Senator HEBERT. I can't understand that you view this different from what I do, but that is my view of it, and yet I see no objection to eliminating section (h), as I have heard it discussed here, as far as that goes, but I am not convinced that it interferes with the right of anyone.

Mr. FRASER. We do not think under 23, you would be allowed to go to the merits of the case again.

Senator HEBERT. I do not know how you can say it any broader than that it is not in accordance with law. I do not know how much broader you can make it. If the regulation is not in accordance with law, that opens up the whole field, and it is still broader, it has other contingencies, if it is unreasonable. Unreasonable how? Unreasonable under the particular circumstances of the case that is being considered, of course. If it is arbitrary, if it is done under conditions where a man cannot comply with it in reason, then that is arbitrary and would not be permitted to be enforced.

Mr. FRASER. Let me give you my understanding of what that applies to. If the committee had held a hearing, if the Secretary has gone through the proper process of law in the preparatory work to his regulations, that is final, that is all that means.

Senator HEBERT. Mr. Frazer, you do not read that the way I do. Let me repeat once again, that is merely in the formulation of the regulations.

Mr. FRASER. Right.

Senator HEBERT. Not in the enforcement of them, because the enforcement of them is open to review by the courts. If that were not so, then you would negative the effect of the provision in section 23, because section 23, in line 15 provides: "If it is shown that the regulation is unreasonable."

▶ [Information provided]
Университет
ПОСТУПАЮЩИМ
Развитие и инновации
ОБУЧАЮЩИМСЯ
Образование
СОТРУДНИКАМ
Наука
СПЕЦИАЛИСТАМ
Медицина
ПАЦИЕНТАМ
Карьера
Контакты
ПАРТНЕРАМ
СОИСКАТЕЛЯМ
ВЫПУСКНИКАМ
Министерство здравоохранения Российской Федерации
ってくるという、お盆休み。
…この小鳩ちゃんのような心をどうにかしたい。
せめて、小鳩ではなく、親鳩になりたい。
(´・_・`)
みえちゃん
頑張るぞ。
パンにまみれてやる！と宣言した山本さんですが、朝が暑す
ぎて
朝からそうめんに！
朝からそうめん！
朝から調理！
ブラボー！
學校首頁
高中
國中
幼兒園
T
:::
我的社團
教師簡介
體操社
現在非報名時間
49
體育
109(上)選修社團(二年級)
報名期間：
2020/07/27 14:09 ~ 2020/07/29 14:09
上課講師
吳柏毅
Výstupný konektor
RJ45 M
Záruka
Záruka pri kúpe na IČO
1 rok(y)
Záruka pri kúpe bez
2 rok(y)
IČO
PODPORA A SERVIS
---
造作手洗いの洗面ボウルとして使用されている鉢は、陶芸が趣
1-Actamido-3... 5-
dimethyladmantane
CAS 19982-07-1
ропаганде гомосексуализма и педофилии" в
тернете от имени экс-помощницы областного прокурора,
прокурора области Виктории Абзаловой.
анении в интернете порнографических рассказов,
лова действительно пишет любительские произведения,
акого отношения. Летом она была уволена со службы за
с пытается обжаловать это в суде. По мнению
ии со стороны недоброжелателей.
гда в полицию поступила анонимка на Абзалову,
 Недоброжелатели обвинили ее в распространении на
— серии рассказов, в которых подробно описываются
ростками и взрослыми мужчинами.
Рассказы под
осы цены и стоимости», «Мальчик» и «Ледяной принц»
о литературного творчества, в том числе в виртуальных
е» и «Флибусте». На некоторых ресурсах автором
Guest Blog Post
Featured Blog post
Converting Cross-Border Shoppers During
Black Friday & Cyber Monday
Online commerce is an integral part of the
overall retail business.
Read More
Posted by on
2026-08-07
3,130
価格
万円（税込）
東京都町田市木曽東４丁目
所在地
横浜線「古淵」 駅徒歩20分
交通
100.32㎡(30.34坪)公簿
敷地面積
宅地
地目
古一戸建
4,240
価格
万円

▶ [Task details] In the hearing transcript, which line of section 23 does Senator Hebert cite, and what does he quote from it?

▶ [Result] Line 15, which provides: "If it is shown that the regulation is unreasonable."